A PKI certificate -- or digital certificate -- is a data package that authenticates the identity of the server associated with the public key. This package includes a variety of digital files, documents and cryptographic data used to validate an entity's identity. In simple terms, a PKI certificate is like a digital passport. To send information using PKI, users need to be able to verify who they are and who their recipient is.
It helps to think of PKI like an airport: It is the infrastructure that enables individuals to safely travel from one place to another. In the case of PKI, the traveler is the data or message that is supposed to be sent, and the two parties are the arrival and departure terminals. For data to board the plane, it needs to first go through customs. The PKI equivalent of customs involves servers and clients validating each other's passports or digital certificates prior to the exchange. However, this still provides users with an opportunity to manipulate the digital certificate. To avoid additional opportunities for corruption, PKIs often require additional verification. Digital certificates, like passports, need to be issued by credible institutions to confirm their legitimacy.
How to obtain a digital certificate
The easiest way to obtain a digital certificate is to get one made and signed by a publicly trusted CA -- such as Sectigo or DigiCert -- that issues, distributes and revokes digital certificates to various entities based on country- or company-specific legislation. Individual companies can use their own in-house CA system if they believe they require an added level of security and/or have the necessary infrastructure to support it.
After a digital certificate is issued, it can be distributed by anyone to anyone, not unlike a public key. This is because a digital certificate can be individually validated, as it contains no private information. Most digital certificates are implicitly trusted by client software, such as web browsers, and don't require additional validation.
When is PKI required?
One of the most common applications of the PKI framework is Secure Sockets Layer (SSL) protocols. SSL -- and its successor, Transport Layer Security (TLS) -- help establish the authenticated and encrypted links between different networked computers used in PKI. The applications of these protocols can extend to a number of activities, most of which are browser-related. Below are a few of the modern uses of PKI:
- digital signature software/applications
- email encryption
- internet of things (IoT) security
- network security
- server-hosted communication protection
- password recovery
- file description
- smart card authentication
- web communications security
Problems with PKI
PKI provides a chain of trust so that identities on a network can be verified. However, like any chain, PKI is only as strong as its weakest link. There are various standards that cover aspects of PKI -- such as the Internet X.509 PKI Certificate Policy and Certification Practices Framework, or Request for Comments (RFC) 2527.
The CA/Browser Forum is an industry consortium founded in 2005 whose members include CAs, browser software publishers and other system providers that use X.509 digital certificates for encryption and authentication. The CA/Browser Forum publishes guidelines and best practices for CAs, browser and other parties involved in PKI as it relates to the use of digital certificates.

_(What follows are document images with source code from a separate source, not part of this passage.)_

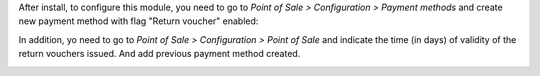 After install, to configure this module, you need to go to
*Point of Sale > Configuration > Payment methods* and create new payment method
with flag "Return voucher" enabled:

.. image:: ../static/description/pos_return_voucher-payment-method.png

In addition, yo need to go to *Point of Sale > Configuration > Point of Sale*
and indicate the time (in days) of validity of the return vouchers issued. And
add previous payment method created.

.. image:: ../static/description/pos_return_voucher-config.png
.. image:: ../static/description/pos_return_voucher-payment-config.png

Although a CA is often referred to as a trusted third party, shortcomings in the security procedures of various CAs in recent years have jeopardized trust in the entire PKI on which the internet depends. If one CA is compromised, the security of the entire PKI is at risk. For example, in 2011, web browser vendors were forced to place all certificates issued by Dutch CA DigiNotar on a blocklist after discovering more than 500 fake certificates.
In 2017, Google engineers identified problems with certificates issued through Symantec's CA business, which led to subsequent distrust of certificates issued by Symantec prior to the sale of its CA business to DigiCert.